Tattoo artist Patrick Hairston (no relation to John Hairston Jr.) said he had no image in his mind when he started painting his column Sunday, but his work evolved into a depiction of a black man with the word “Hate” going in one ear and “Peace” coming out of his mouth. Tears are running down the man’s face.
“I was influenced by what’s gone on recently. You’ve got SWAT walking around the streets, the National Guard,” he said. “It’s a very tense environment we have.”
Charlotte artist Bree Stallings filled her column, which she named “The New Face of Queen Charlotte,” with imagery that she hopes starts discussion among event-goers.
On one side, a woman of Japanese ancestry wears a “Black Lives Matter” shirt below a rainbow-colored, seven-piece kimono, a break from the traditional eight-piece kimono, which “represents that we are always open to expanding and opening opportunities to fight for social justice,” Stallings says.
The woman’s earrings appear to be glass bulbs holding giant goldfish – an image she says she chose because of the idea that goldfish are forgetful.
“A lot of us in society, whether we’re women, the LGBT community, or people of color – we have these experiences that society wishes we would forget already.
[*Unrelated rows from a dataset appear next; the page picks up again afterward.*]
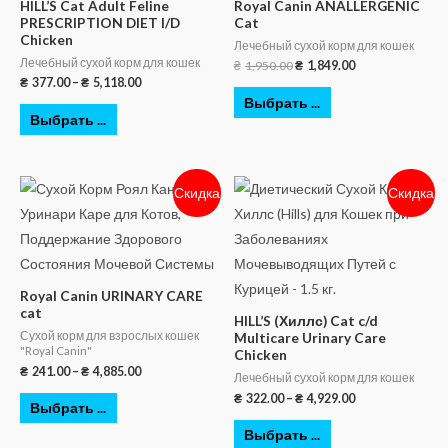
HILL’S Cat Adult Feline
Royal Canin ANALLERGENIC
PRESCRIPTION DIET I/D
Cat
Chicken
Лечебный сухой корм для кошек
Лечебный сухой корм для кошек
₴
1,950.00
₴
1,849.00
₴
377.00
–
₴
5,118.00
Выбрать ...
Выбрать ...
Скидка
Скидка
Royal Canin URINARY CARE
cat
HILL’S (Хиллс) Cat c/d
Сухой корм для взрослых кошек
Multicare Urinary Care
"Royal Canin"
Chicken
₴
241.00
–
₴
4,885.00
Лечебный сухой корм для кошек
₴
322.00
–
₴
4,929.00
Выбрать ...
Выбрать ...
But we don’t. We can’t,” says Stallings, 25. “We carry them literally and figuratively around in our heads and they shape how we see, how we hear and how we interact.”
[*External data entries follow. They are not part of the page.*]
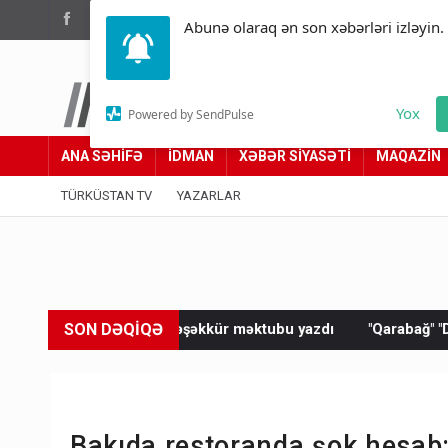
(012) 449 94 05
Abunə olaraq ən son xəbərləri izləyin.
Türküstan.az
Yox
Powered by SendPulse
Adımız yolumuzdur
ANA SƏHİFƏ
İDMAN
XƏBƏR SİYASƏTİ
MAQAZİN
TÜRKÜSTAN TV
YAZARLAR
SON DƏQİQƏ
ə təşəkkür məktubu yazdı
"Qarabağ" "Dinamo"ya məğlub oldu
Bakıda restoranda şok hesab: 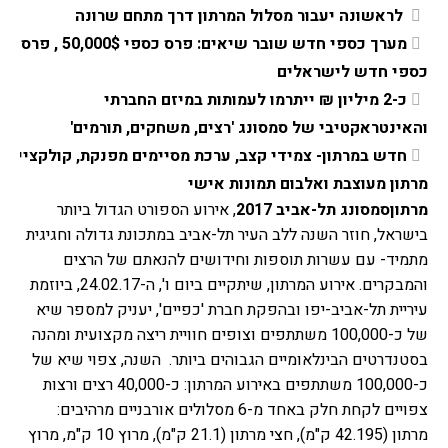
 לראשונה יעבור מסלול המרתון דרך מתחם שרונה 
מערך כספי חדש שובר שיאים: פרס כספי 50,000$ , פרס 
כספי חדש לישראלים
כ-2 מיליון ₪ ייתרמו לעמותות במיזם החברתי 
והאינטראקטיבי של סמסונג 'רצים, משחקים, תורמים'  
חדש במרתון- צמידי קצב, ערכת מסיימים מפנקת, קולקציית 
מרתון מעוצבת ואלבום תמונות אישי 
מרתוןסמסונג תל-אביב 2017
, אירוע הספורט הגדול ביותר 
בישראל, חוזר השנה ללב העיר תל-אביב במתכונת גדולה וחגיגית 
מתמיד- עם עשרות תוספות וחידושים להנאתם של הרצים 
והמבקרים. אירוע המרתון, שיתקיים ביום ו', ה-24.02.17, ביוזמת 
עיריית תל-אביב-יפו ובהפקת חברת 'כפיים', יעניק למספר שיא 
של כ-100,000 משתתפים וצופים חוויית ריצה מקצועית ומהנה 
בסטנדרטים הבינלאומיים הגבוהים ביותר. 
השנה, צפוי שיא של 
כ-100,000 משתתפים באירוע המרתון: כ-40,000 רצים ורצות 
צפויים לקחת חלק באחד מ-6 מסלולים אורבניים מרהיבים: 
מרתון (42.195 ק"מ), חצי מרתון (21.1 ק"מ), מרוץ 10 ק"מ, מרוץ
On the other side of the column, she created an area where people can pose beneath a crown that she painted, with the words “I am committed to justice. I am the new face of Charlotte.”
Stallings hopes people will take photos beneath the crown and post them to social media, sharing the message that a new, better Charlotte can emerge.
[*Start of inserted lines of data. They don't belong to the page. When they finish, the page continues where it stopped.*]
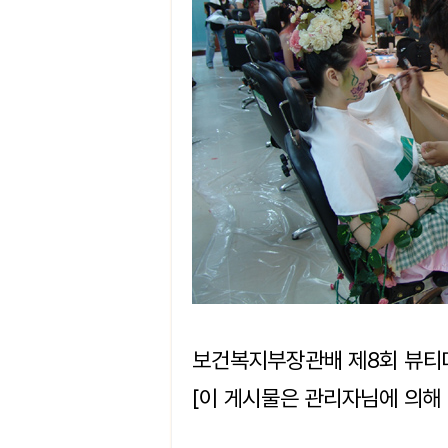
보건복지부장관배 제8회 뷰
[이 게시물은 관리자님에 의해 20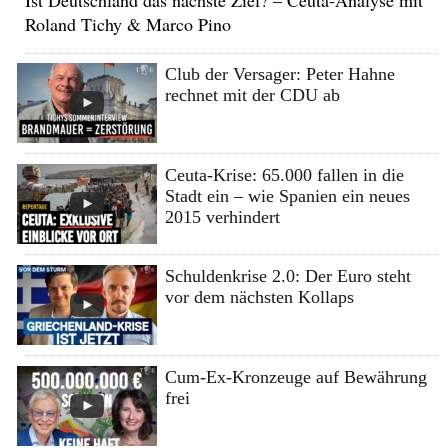
Roland Tichy & Marco Pino
Club der Versager: Peter Hahne
rechnet mit der CDU ab
Ceuta-Krise: 65.000 fallen in die
Stadt ein – wie Spanien ein neues
2015 verhindert
Schuldenkrise 2.0: Der Euro steht
vor dem nächsten Kollaps
Cum-Ex-Kronzeuge auf Bewährung
frei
“I hope it’s a piece that creates conversation,” she says.
Blumenthal officials said the graffiti art is an essential part of the weekend’s convention, because of its importance in the hip-hop culture.
“The point is welcoming people into our theater who might not have been to our theater before,” said Michelle Youngs, special events manager for the Blumenthal Performing Arts Center. “We didn’t think we could have the convention without it.”